Об этом много написано: почти все, кто впервые выезжал за рубеж, в так называемые «цивилизованные страны», обращал внимание на то, как отличаются у них и у нас выражения лиц простых людей в автобусах, трамваях, метро, на улице (вывожу за скобки алкашей, наркоманов, бомжей, которые есть и у них, но которых у нас, наверное, на порядок больше). Спокойная уверенность и добродушие у них, у нас загнанность и мрачная агрессивность.
На меня еще большее впечатление производят тамошние старики — ухоженные, чистенькие, со здоровым цветом лица, в добротной, не обтрепанной одежде и крепкой, не изношенной обуви; если у кого-то одежда и обувь выглядят старомодными, то не потому, что это старье, а потому, что владельцы привержены моде былых годов.
Стариков много (кажется, что гораздо больше, чем у нас). Их видишь и в парках, и в кафе, и в музеях. Некоторые в колясках (для них в музеях и выставках обязательный специальный вход — без ступенек). Наши же старики, у которых плохо с ногами, сидят дома, отрезанные от мира, — им по лестницам не выбраться из квартиры, без коляски не добраться до парка или музея, какие уж тут развлечения! Горько об этом думать…
Горько мне было вспоминать о наших инвалидах войны, когда мне в Тель-Авиве показывали дом инвалидов войны (кстати, к ним отнесены и инвалиды Великой Отечественной войны). Нет, это не дом призрения для убогих калек, это своего рода клуб.
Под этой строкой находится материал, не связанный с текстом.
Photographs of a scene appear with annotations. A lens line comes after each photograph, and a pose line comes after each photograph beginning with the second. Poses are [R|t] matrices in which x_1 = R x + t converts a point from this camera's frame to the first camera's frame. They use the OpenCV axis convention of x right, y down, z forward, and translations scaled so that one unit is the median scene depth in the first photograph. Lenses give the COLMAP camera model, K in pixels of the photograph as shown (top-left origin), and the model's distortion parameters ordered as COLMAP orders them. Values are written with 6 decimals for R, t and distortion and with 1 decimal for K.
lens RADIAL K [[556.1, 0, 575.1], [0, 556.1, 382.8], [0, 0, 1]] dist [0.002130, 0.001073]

В прекрасном здании кинозал, библиотека, подогреваемый бассейн, в котором постоянно дежурят инструктора, и спуски, рассчитанные на самые разные увечья, кабинеты физио- и электротерапии, помещения для занятия живописью и скульптурой, мастерские для разного рода работ (все это предназначено для того, чтобы люди могли занять себя, наполнить смыслом свое существование — инвалиды не нуждаются, у них вполне приличные пенсии).
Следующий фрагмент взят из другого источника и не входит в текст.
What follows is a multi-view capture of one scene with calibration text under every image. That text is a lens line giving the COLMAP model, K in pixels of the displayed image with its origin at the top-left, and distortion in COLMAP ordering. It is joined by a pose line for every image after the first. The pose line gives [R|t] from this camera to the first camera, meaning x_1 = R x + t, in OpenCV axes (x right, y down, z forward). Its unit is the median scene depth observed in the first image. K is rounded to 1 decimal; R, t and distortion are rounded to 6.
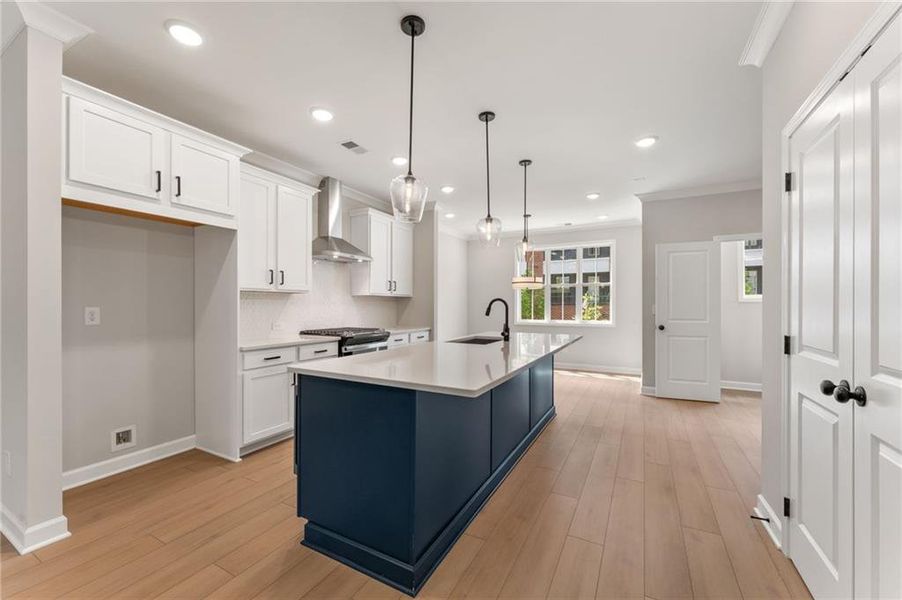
lens RADIAL K [[365.1, 0, 444.2], [0, 365.1, 303.7], [0, 0, 1]] dist [-0.001849, -0.000194]
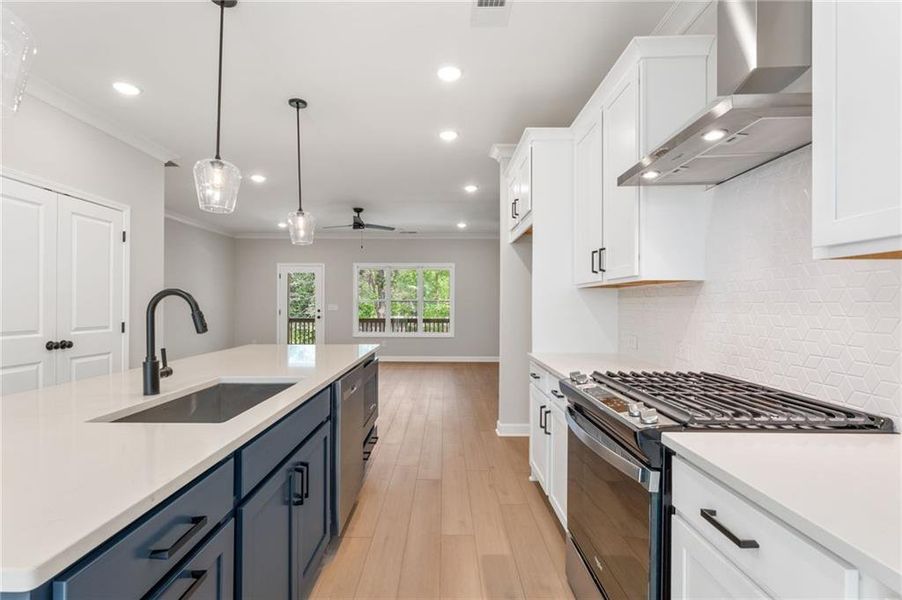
lens RADIAL K [[420.2, 0, 437.1], [0, 420.2, 303.7], [0, 0, 1]] dist [-0.000707, -0.000251]
pose [[-0.886683, -0.005490, -0.462346, 0.097927], [-0.003605, 0.999981, -0.004960, 0.002817], [0.462365, -0.002731, -0.886686, 1.438942]]
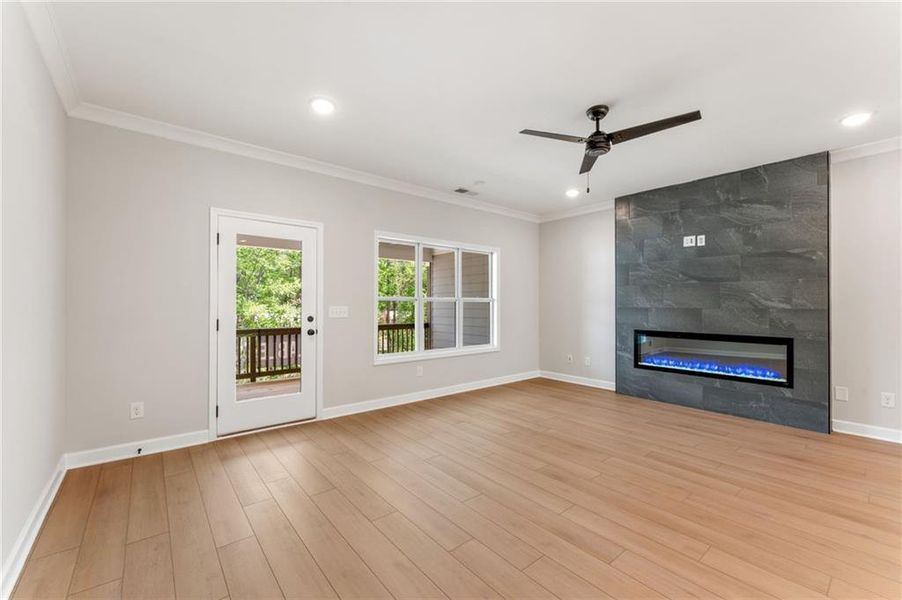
lens RADIAL K [[365.1, 0, 444.2], [0, 365.1, 303.7], [0, 0, 1]] dist [-0.001849, -0.000194]
pose [[-0.378027, -0.004790, -0.925782, 0.391693], [0.003134, 0.999974, -0.006453, -0.000672], [0.925789, -0.005341, -0.378002, -0.353726]]
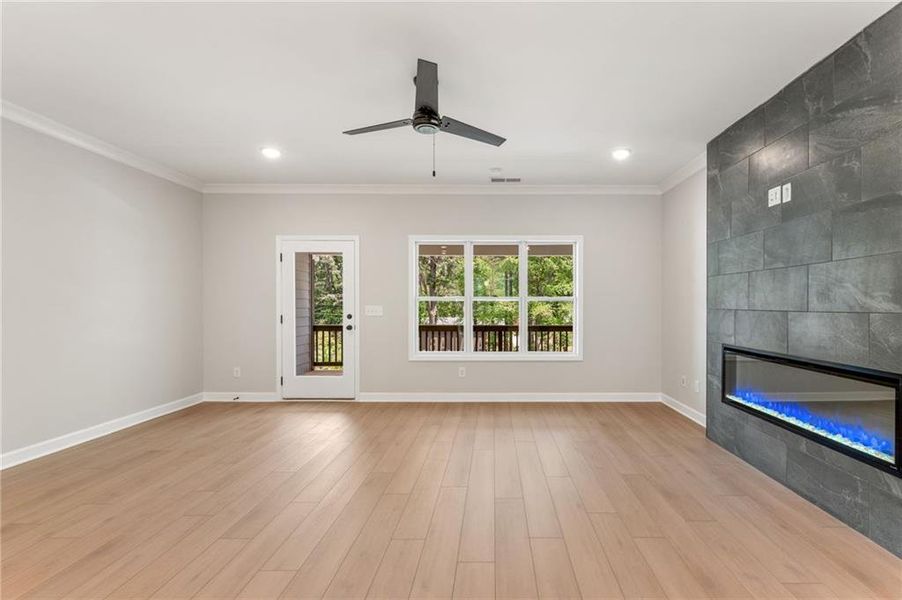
lens RADIAL K [[403.1, 0, 499.3], [0, 403.1, 308.4], [0, 0, 1]] dist [-0.000989, -0.000193]
pose [[-0.866040, 0.002771, -0.499967, -0.186340], [0.000311, 0.999987, 0.005004, 0.000220], [0.499974, 0.004178, -0.866030, 0.363278]]
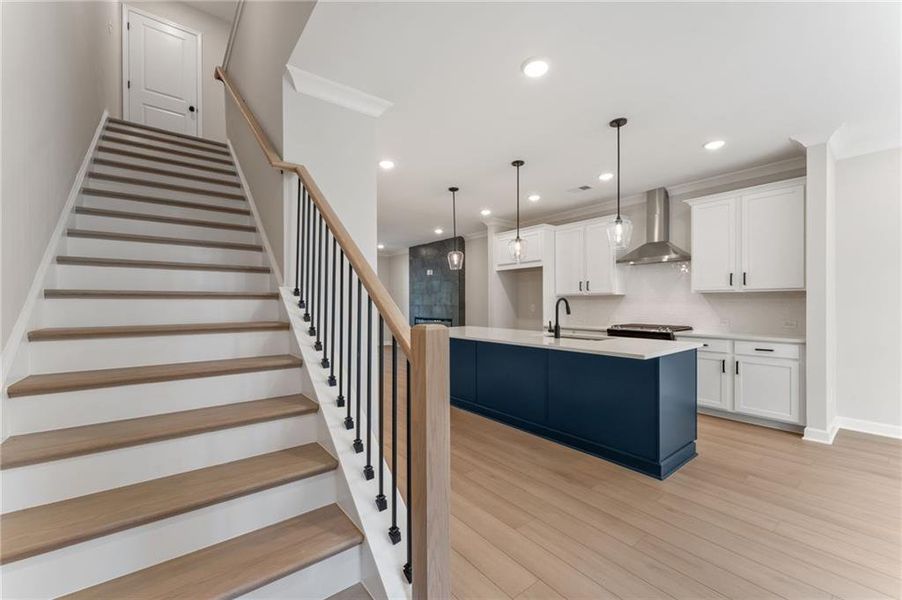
lens RADIAL K [[365.1, 0, 444.2], [0, 365.1, 303.7], [0, 0, 1]] dist [-0.001849, -0.000194]
pose [[-0.402694, 0.001873, -0.915333, 1.167570], [0.007232, 0.999973, -0.001135, 0.000822], [0.915306, -0.007076, -0.402697, 1.037052]]
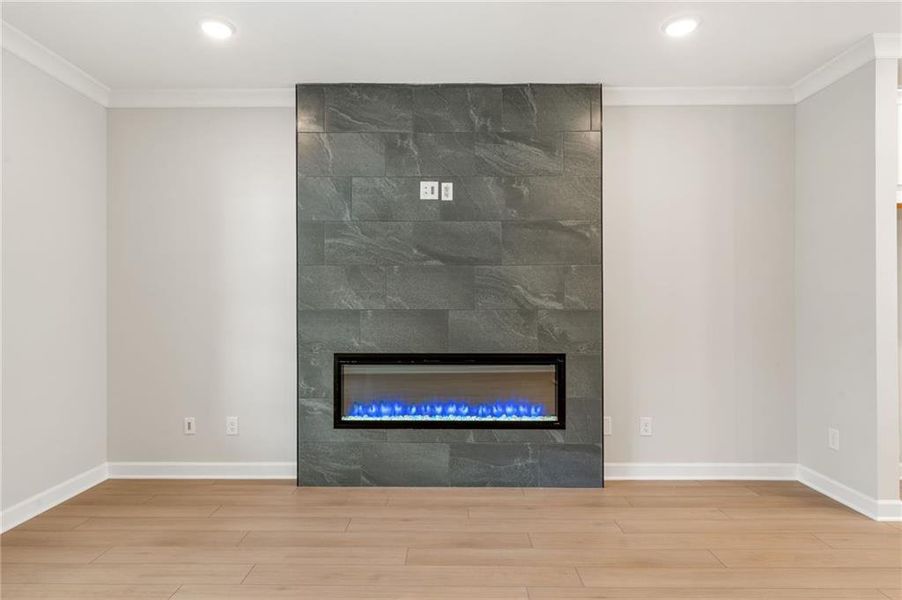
lens RADIAL K [[518.3, 0, 446.1], [0, 518.3, 304.2], [0, 0, 1]] dist [0.000790, 0.001066]
pose [[0.470667, -0.003768, -0.882303, -0.176847], [0.006503, 0.999979, -0.000801, -0.000582], [0.882287, -0.005360, 0.470681, -0.485839]]
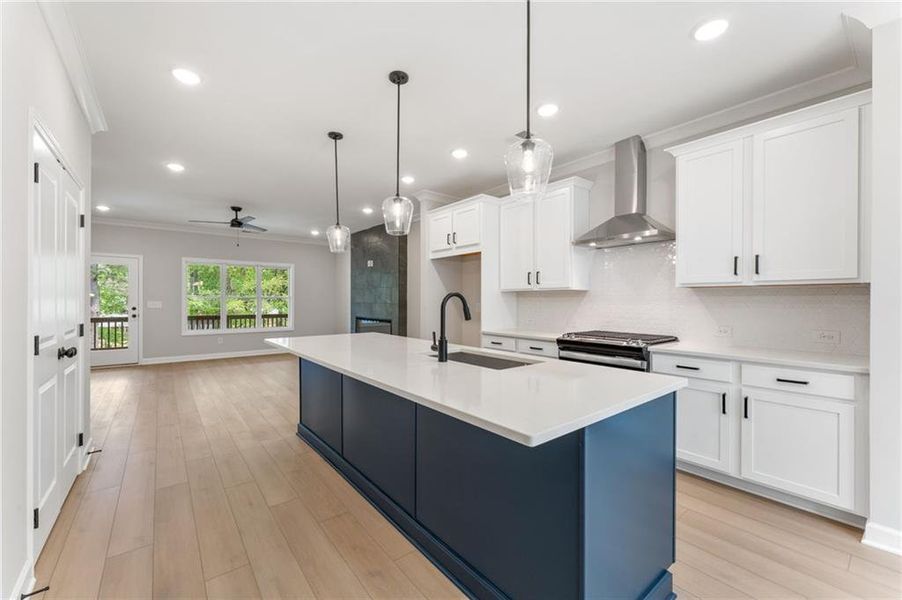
lens RADIAL K [[365.4, 0, 442.9], [0, 365.4, 300.7], [0, 0, 1]] dist [-0.003261, -0.000158]
pose [[-0.397116, -0.001337, -0.917767, 0.679733], [0.001910, 0.999996, -0.002284, 0.000622], [0.917766, -0.002660, -0.397112, 1.147559]]
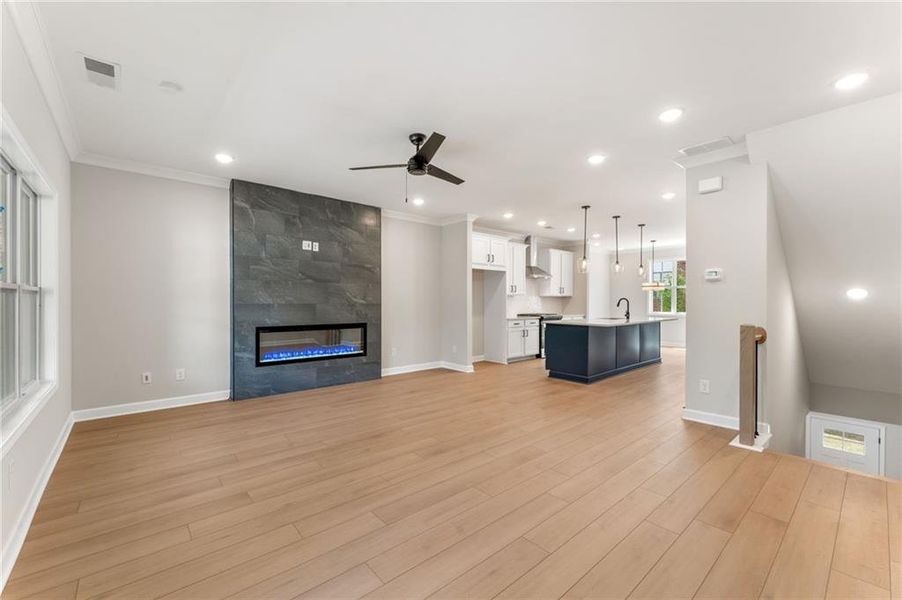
lens RADIAL K [[365.1, 0, 444.2], [0, 365.1, 303.7], [0, 0, 1]] dist [-0.001849, -0.000194]
pose [[0.933275, 0.003178, -0.359148, -0.053682], [0.000864, 0.999938, 0.011094, -0.006305], [0.359161, -0.010664, 0.933215, -1.178308]]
Там я увидел, что у незрячих — собаки-поводыри, у тех, у кого искалечены ноги, — машины (заменяются каждые четыре года). У «колясочников» — особые машины с подъемником, при помощи которого коляска убирается в машину и выставляется из нее.
Смотрел я на все это и с горечью вспоминал и жалкие пенсии, которые платили нашим инвалидам после Великой Отечественной войны, и безногих в самодельных колясках на подшипниках, и мотоколяски для инвалидов, о которых начали писать в «Литературке» в самом начале пятидесятых, еще до того, как я пришел в газету, писали при мне, продолжали писать и после того, как я из газеты ушел, — их всегда не хватало и оставляли желать они много лучшего. И о производстве протезов, о котором тоже много писали и которое не было налажено ни после нашей войны, ни после Афганистана. Добывать их была мука мученическая, и были они такого качества, что многие предпочитали костыли.
И думал я о том, что забота об увечных воинах диктуется не одними высокими гуманистическими соображениями, хотя в здоровом обществе, разумеется, в первую очередь ими, но и вполне прагматическим, дальновидным государственным интересом. Для того чтобы иметь по-настоящему боеспособную армию, готовую в любой момент, когда это потребуется, успешно действовать, для того чтобы молодые люди не уклонялись от воинской службы, чтобы она была для них не постылой, а почетной, они, кроме всего прочего, должны быть уверены, что, если изувечит их в бою, государство не бросит на произвол судьбы, позаботится о них, обеспечит им достойное существование.